Do not make a sum with your forecasts - a coconuts study

Although we have tried to make Lokad as simple and intuitive as possible, statistical forecasting is a counter-intuitive science with many traps. In this post, I am going to describe one of the most frequent mistakes that I have encountered within many companies. In a nutshell, it is wrong to make a sum of forecasted values. Since the problem is quite hard to grasp, let’s start with an example.

Let’s say that you have 3 shops; and that those 3 shops are selling coconuts. Being in charge of the supply chain, let’s say that you need to forecast how much coconuts must be re-ordered next week. The coconuts will not be delivered to the shops directly but to a single warehouse. Thus there is only a single coconuts replenishment order for the 3 shops.

In order to perform your replenishment forecast, it is natural to rely on your historical coconuts sales data. In the present situation, you have 3 time-series representing the daily coconuts sales for each one of the 3 shops. How can we perform a single replenishment forecast based on those 3 time-series?

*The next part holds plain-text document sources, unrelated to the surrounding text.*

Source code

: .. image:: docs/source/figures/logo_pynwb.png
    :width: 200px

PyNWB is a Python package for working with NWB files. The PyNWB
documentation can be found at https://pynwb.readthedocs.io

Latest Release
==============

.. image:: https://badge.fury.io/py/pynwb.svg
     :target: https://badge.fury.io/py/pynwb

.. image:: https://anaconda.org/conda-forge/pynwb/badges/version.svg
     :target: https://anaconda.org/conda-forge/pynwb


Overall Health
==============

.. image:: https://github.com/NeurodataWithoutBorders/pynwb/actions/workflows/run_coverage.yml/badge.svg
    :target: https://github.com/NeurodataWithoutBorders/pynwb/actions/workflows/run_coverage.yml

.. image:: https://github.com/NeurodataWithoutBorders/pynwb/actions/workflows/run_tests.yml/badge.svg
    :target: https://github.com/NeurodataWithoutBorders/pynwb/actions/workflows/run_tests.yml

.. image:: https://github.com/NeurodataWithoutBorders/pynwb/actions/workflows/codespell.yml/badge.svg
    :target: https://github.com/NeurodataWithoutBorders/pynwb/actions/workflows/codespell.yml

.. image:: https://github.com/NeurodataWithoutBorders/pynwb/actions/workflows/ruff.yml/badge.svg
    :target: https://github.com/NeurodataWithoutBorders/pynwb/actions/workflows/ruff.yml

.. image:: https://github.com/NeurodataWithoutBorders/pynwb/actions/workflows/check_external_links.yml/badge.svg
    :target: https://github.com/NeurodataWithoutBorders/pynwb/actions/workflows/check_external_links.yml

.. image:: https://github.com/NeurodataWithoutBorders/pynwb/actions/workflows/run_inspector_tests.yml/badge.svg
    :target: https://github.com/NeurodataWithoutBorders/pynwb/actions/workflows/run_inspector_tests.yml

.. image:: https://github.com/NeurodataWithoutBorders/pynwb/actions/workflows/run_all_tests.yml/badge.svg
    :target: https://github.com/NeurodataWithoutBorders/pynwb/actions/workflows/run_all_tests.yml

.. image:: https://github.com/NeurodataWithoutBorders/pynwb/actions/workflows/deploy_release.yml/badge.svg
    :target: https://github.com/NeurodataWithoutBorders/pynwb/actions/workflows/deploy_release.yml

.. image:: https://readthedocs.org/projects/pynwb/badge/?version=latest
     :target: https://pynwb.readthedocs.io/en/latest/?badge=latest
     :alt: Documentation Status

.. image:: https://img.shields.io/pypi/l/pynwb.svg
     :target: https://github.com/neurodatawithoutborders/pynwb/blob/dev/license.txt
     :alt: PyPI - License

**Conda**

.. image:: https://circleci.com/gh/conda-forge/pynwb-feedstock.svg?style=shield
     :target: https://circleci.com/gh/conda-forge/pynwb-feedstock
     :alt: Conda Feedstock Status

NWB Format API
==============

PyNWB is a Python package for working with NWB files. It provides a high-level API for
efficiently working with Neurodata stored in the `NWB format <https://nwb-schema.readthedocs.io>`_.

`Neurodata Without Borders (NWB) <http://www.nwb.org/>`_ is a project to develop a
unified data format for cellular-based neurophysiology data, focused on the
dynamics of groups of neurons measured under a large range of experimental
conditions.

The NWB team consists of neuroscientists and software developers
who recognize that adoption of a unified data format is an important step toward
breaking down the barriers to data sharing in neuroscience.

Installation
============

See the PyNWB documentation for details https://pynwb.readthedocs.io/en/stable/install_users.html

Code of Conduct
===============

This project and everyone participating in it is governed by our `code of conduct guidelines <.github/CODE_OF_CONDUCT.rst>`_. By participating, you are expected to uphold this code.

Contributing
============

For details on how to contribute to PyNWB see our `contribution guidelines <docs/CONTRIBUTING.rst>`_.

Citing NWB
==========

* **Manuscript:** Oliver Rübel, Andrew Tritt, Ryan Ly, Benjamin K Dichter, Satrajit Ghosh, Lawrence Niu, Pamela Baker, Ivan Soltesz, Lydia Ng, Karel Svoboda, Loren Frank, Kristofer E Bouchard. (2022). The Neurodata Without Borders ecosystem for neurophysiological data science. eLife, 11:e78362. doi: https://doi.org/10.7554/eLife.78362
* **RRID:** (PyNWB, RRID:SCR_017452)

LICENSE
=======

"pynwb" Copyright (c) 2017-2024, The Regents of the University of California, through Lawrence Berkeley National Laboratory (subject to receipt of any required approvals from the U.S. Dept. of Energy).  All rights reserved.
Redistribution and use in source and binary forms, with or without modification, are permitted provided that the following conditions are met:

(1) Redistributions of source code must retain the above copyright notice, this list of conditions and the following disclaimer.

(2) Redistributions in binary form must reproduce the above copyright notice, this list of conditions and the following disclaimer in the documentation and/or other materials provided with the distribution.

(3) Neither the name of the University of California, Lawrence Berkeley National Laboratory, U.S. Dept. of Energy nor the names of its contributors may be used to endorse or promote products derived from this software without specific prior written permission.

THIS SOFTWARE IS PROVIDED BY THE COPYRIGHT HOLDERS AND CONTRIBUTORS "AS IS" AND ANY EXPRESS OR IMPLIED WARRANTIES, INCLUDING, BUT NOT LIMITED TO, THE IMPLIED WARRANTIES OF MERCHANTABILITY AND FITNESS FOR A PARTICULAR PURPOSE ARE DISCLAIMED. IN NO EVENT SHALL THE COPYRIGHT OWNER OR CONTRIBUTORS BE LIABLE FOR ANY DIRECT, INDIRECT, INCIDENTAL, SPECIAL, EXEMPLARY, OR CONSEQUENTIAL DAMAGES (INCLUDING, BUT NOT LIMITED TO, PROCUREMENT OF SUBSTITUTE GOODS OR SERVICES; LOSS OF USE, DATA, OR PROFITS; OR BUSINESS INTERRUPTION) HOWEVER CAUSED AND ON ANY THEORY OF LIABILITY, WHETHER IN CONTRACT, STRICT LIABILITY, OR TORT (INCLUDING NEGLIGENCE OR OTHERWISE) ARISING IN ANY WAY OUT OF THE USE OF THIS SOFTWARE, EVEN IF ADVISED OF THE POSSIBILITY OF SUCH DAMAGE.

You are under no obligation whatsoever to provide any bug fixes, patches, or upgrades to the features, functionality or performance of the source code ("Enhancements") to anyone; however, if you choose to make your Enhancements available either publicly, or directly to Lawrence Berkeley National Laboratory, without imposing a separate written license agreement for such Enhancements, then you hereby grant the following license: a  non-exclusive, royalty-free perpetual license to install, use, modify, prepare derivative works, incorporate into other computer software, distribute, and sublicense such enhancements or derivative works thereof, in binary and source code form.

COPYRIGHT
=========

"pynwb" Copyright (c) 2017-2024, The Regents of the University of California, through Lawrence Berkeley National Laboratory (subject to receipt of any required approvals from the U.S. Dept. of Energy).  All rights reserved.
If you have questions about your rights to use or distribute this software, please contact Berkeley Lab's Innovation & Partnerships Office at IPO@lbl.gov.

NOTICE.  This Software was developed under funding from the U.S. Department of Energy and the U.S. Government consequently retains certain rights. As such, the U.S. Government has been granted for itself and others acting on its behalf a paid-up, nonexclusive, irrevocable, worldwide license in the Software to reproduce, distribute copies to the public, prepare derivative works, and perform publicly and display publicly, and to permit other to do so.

A naive method would consist of making one coconuts' sales forecast for each time-series (one forecast per shop), and then to make the sum of those 3 forecasted values in order to compute the replenishment order. Unfortunately, this method is wrong. A much more accurate approach consists of aggregating first the 3 time-series into one (i.e. summing the 3 time-series) and then performing a forecast directly on the aggregated time-series.

You are probably wondering what difference it makes between the two methods: forecasting first and then making the sum OR making the sum first then forecasting. Well, the true explanation requires some statistics that are totally beyond the scope of the post, thus I will try to give an intuitive explanation of the phenomenon. Summing forecasts does not improve the accuracy whereas making a forecast based one a single smoother time-series does improve the accuracy (the sum of 3 time-series is smoother than the initial time-series).